== Problem ==
Copy out, unchanged, the entries below from the "(CF8M), полноп" line to the final line. Omit pictures.

[Collected data entries]
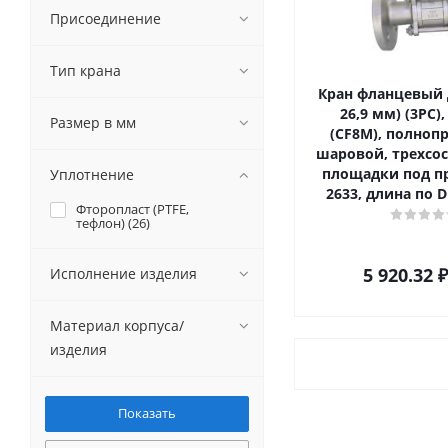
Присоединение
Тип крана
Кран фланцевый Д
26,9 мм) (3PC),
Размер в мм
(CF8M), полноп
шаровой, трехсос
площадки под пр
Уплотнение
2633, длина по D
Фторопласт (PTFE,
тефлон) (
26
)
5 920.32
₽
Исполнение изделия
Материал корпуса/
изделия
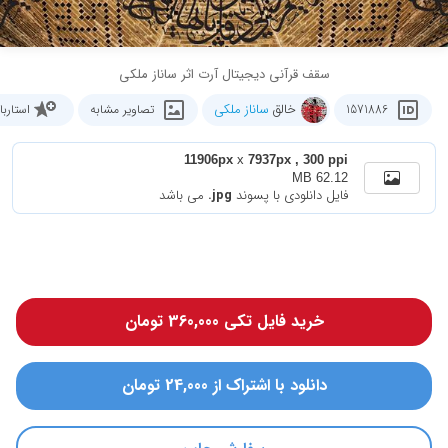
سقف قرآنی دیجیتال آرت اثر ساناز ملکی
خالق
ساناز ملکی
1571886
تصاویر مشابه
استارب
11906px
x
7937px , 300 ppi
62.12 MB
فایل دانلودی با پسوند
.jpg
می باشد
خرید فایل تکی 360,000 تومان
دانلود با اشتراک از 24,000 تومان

== Solution for this task ==
(CF8M), полноп
шаровой, трехсос
площадки под пр
Уплотнение
2633, длина по D
Фторопласт (PTFE,
тефлон) (
26
)
5 920.32
₽
Исполнение изделия
Материал корпуса/
изделия
سقف قرآنی دیجیتال آرت اثر ساناز ملکی
خالق
ساناز ملکی
1571886
تصاویر مشابه
استارب
11906px
x
7937px , 300 ppi
62.12 MB
فایل دانلودی با پسوند
.jpg
می باشد
خرید فایل تکی 360,000 تومان
دانلود با اشتراک از 24,000 تومان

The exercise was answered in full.